Gabriela Loots (16-ERD-007)
Traumatic injury renders an organism less tolerant to infection, with 40% of trauma patients dying from infection within about 76 hours of injury by unknown mechanisms. We plan to develop new approaches that will help us determine why. In recent years it has been hypothesized that a microbial gut–brain axis exists that is critical in modulating our immune system. More than 1,000 species of bacteria live within our gut in a commensal manner. These bacteria are vital to our health by supplying essential nutrients, synthesizing vitamins, aiding in digestion, influencing mood, and modulating nutrient and drug absorption. Commensal bacteria and probiotics also promote intestinal epithelial barrier integrity, and prevent antigens and pathogens from entering the mucosal tissues. Increasing evidence suggests that commensal bacteria contribute to our host defense by regulating metabolic equilibrium of the host immune system. We will generate and analyze data on biological molecules that translate into the structure, function, and dynamics of an organism and are derived from in vivo infection models that monitor genetic transcriptional expression in real time in both host and pathogen as a function of disease progression and traumatic injury. We will create a framework for generating in-depth genomic, molecular, and drug-related data that can be used to model the host-pathogen immunity gut–brain interactions in a whole organism. The long-term goal is to understand mechanisms of tolerance to pathogens, and to identify novel molecules that can be used therapeutically to reduce sepsis (toxic infection) in trauma patients.

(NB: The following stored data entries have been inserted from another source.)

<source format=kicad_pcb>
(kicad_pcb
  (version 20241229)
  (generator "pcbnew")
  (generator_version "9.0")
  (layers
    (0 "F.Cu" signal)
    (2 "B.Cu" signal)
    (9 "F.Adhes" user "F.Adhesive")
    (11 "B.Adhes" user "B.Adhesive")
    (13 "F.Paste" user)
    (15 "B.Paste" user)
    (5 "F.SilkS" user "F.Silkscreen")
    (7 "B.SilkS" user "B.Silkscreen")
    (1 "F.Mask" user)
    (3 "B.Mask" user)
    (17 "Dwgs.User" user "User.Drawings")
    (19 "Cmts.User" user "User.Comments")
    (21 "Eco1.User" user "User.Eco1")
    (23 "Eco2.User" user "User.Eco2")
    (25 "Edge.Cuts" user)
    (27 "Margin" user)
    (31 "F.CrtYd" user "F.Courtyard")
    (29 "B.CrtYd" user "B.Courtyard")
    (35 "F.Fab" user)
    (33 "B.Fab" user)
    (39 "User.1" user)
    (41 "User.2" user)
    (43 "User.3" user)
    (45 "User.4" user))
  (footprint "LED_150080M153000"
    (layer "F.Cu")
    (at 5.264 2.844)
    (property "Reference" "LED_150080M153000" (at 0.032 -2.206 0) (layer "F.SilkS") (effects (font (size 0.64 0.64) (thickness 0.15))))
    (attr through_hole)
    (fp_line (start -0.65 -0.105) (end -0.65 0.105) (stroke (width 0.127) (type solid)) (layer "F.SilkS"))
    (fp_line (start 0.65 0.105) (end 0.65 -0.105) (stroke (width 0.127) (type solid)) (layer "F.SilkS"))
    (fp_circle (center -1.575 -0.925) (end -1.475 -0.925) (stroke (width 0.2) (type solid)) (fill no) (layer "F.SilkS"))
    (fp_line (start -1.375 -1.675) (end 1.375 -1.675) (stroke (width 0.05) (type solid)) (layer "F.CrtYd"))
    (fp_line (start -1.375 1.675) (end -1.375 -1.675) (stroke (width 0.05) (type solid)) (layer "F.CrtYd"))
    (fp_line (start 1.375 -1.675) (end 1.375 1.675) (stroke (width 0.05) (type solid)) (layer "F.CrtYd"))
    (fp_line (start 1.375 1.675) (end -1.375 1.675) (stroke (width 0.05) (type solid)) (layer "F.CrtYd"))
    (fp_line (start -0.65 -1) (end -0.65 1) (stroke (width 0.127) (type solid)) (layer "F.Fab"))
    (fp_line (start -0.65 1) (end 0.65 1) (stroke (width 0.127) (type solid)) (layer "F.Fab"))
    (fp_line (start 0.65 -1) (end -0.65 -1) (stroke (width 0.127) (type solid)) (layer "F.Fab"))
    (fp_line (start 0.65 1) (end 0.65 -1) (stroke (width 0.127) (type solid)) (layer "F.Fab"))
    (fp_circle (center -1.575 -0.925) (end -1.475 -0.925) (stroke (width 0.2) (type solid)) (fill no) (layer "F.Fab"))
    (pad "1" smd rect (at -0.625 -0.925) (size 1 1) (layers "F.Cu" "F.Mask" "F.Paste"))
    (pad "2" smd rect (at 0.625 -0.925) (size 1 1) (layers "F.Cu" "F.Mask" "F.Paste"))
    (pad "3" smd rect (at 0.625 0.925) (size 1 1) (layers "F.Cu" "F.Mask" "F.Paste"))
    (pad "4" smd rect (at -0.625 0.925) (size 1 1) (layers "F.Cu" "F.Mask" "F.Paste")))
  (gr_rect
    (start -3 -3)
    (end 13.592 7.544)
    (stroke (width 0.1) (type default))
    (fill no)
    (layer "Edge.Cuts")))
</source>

We expect to demonstrate that both host and pathogen in an organism are dynamic and synergistically change and respond to each other. We aim to examine pathogen–host interactions at the "ecosystem level," meaning that we will systemically examine changes in both host and biotic community (biome) composition, gene expression, and protein interactions. In addition, we will view humans as a highly intricate, multi-directional communication network, where the gut, immune system, and the brain are constantly communicating with and adjusting to the needs of the organism. We intend to perform the first comprehensive biological study examining pathogen–host interaction at the organism's ecosystem level, and as a function of trauma. We will determine how traumatic injury affects the brain, the gut biome, and mucosal immunity. We will also determine how host tolerance to pathogens is affected by post-traumatic injury. Through proof-of-principle experiments in an endotoxin-induced lipopolysaccharide inflammation model of sepsis, we will identify molecular pathways that decrease tolerance to infection subsequent to trauma. Lipopolysaccharides are large molecules found in the outer membrane of certain bacteria, and elicit strong immune response in animals. We will also determine how drug metabolism and disposition, and gut biome are affected as a function of traumatic injury, inflammation, and exposure to antibiotics, because absorption in the gut modulates drug absorption.

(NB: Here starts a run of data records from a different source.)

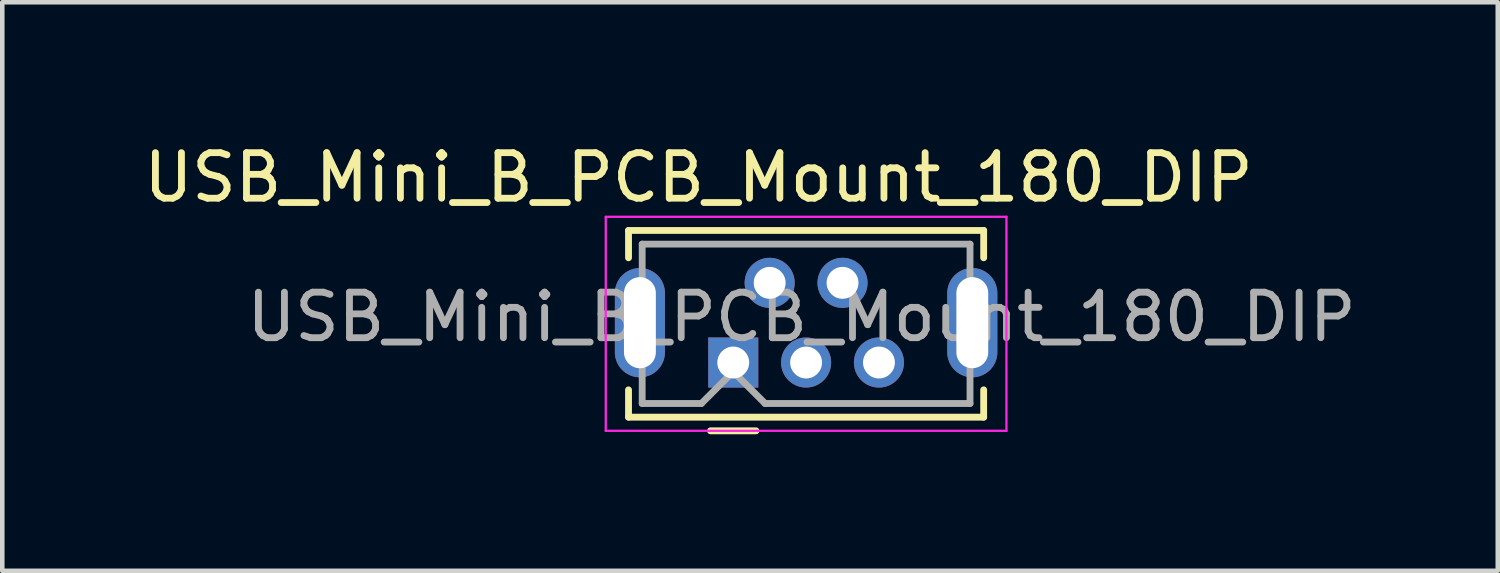
<source format=kicad_pcb>
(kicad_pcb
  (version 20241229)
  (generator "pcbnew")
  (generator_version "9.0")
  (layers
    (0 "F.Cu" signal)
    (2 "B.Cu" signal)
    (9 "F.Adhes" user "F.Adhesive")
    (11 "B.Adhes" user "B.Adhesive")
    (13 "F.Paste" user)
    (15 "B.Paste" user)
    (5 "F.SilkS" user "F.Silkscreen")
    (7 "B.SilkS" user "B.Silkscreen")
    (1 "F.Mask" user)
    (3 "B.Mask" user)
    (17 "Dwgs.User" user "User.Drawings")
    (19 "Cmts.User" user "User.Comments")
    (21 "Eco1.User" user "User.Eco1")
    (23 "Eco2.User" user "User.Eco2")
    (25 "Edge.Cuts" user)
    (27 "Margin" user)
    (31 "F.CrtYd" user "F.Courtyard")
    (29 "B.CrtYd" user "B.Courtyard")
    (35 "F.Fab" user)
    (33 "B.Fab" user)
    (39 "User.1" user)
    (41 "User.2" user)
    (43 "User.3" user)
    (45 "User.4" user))
  (footprint "USB_Mini_B_PCB_Mount_180_DIP"
    (layer "F.Cu")
    (at 13.054 4.912)
    (property "Reference" "USB_Mini_B_PCB_Mount_180_DIP" (at -0.762 -4.064 0) (layer "F.SilkS") (effects (font (size 1 1) (thickness 0.15))))
    (attr through_hole)
    (fp_line (start -2.3 -2.9) (end 5.5 -2.9) (stroke (width 0.15) (type solid)) (layer "F.SilkS"))
    (fp_line (start -2.3 -2.3) (end -2.3 -2.9) (stroke (width 0.15) (type solid)) (layer "F.SilkS"))
    (fp_line (start -2.3 0.6) (end -2.3 1.2) (stroke (width 0.15) (type solid)) (layer "F.SilkS"))
    (fp_line (start -2.3 1.2) (end 5.5 1.2) (stroke (width 0.15) (type solid)) (layer "F.SilkS"))
    (fp_line (start -0.5 1.5) (end 0.5 1.5) (stroke (width 0.15) (type solid)) (layer "F.SilkS"))
    (fp_line (start 5.5 -2.9) (end 5.5 -2.3) (stroke (width 0.15) (type solid)) (layer "F.SilkS"))
    (fp_line (start 5.5 1.2) (end 5.5 0.6) (stroke (width 0.15) (type solid)) (layer "F.SilkS"))
    (fp_line (start -2.8 -3.2) (end -2.8 1.5) (stroke (width 0.05) (type solid)) (layer "F.CrtYd"))
    (fp_line (start -2.8 1.5) (end 6 1.5) (stroke (width 0.05) (type solid)) (layer "F.CrtYd"))
    (fp_line (start 6 -3.2) (end -2.8 -3.2) (stroke (width 0.05) (type solid)) (layer "F.CrtYd"))
    (fp_line (start 6 1.5) (end 6 -3.2) (stroke (width 0.05) (type solid)) (layer "F.CrtYd"))
    (fp_line (start -2 0.9) (end -2 -2.6) (stroke (width 0.15) (type solid)) (layer "F.Fab"))
    (fp_line (start -2 0.9) (end -0.7 0.9) (stroke (width 0.15) (type solid)) (layer "F.Fab"))
    (fp_line (start -0.7 0.9) (end 0 0.2) (stroke (width 0.15) (type solid)) (layer "F.Fab"))
    (fp_line (start 0 0.2) (end 0.7 0.9) (stroke (width 0.15) (type solid)) (layer "F.Fab"))
    (fp_line (start 0.7 0.9) (end 5.2 0.9) (stroke (width 0.15) (type solid)) (layer "F.Fab"))
    (fp_line (start 5.2 -2.6) (end -2 -2.6) (stroke (width 0.15) (type solid)) (layer "F.Fab"))
    (fp_line (start 5.2 -2.6) (end 5.2 0.9) (stroke (width 0.15) (type solid)) (layer "F.Fab"))
    (fp_text user "${REFERENCE}" (at 1.5 -1 0) (layer "F.Fab") (effects (font (size 1 1) (thickness 0.15))))
    (pad "1" thru_hole rect (at 0 0) (size 1.1 1.1) (drill 0.7) (layers "*.Cu" "*.Mask"))
    (pad "2" thru_hole circle (at 0.8 -1.75) (size 1.1 1.1) (drill 0.7) (layers "*.Cu" "*.Mask"))
    (pad "3" thru_hole circle (at 1.6 0) (size 1.1 1.1) (drill 0.7) (layers "*.Cu" "*.Mask"))
    (pad "4" thru_hole circle (at 2.4 -1.75) (size 1.1 1.1) (drill 0.7) (layers "*.Cu" "*.Mask"))
    (pad "5" thru_hole circle (at 3.2 0) (size 1.1 1.1) (drill 0.7) (layers "*.Cu" "*.Mask"))
    (pad "6" thru_hole oval (at -2.05 -0.875) (size 1.1 2.4) (drill oval 0.7 2) (layers "*.Cu" "*.Mask"))
    (pad "6" thru_hole oval (at 5.25 -0.875) (size 1.1 2.4) (drill oval 0.7 2) (layers "*.Cu" "*.Mask")))
  (gr_rect
    (start -3 -3)
    (end 29.845 9.487)
    (stroke (width 0.1) (type default))
    (fill no)
    (layer "Edge.Cuts")))
</source>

Our research aims to take a radical approach to how we view human health in relationship to pathogen infections and commensal bacteria. By understanding pathogen–host interactions at the ecosystem level, systemically examining changes in both host and biome composition, gene expression, and protein interactions, we will support the Laboratory's core competency in bioscience and bioengineering. In addition, our methodology for meta-genomic analysis of biome samples is applicable to the core competency in high-performance computing, simulation, and data science.
FY16 Accomplishments and Results
In FY16 we (1) bred cohorts of mice with genetically altered gut absorption; (2) initiated a lipopolysaccharide challenge of these mice; (3) challenged C57BL/6 mice (genetically modified mice commonly used as models of human disease) with a low dose of lipopolysaccharide and treated with the Cipro antibiotic; (4) determined how tylenol labeled with carbon-14 moves through mice as a function of challenge and antibiotic treatment; and (5) collected 128 samples of mouse blood, urine, and tissues. See figure below.
Publications and Presentations
- Malfatti, M. A., et al., Determining the role of the gut microbiome in altering drug metabolism. 2016. LLNL-POST-684459.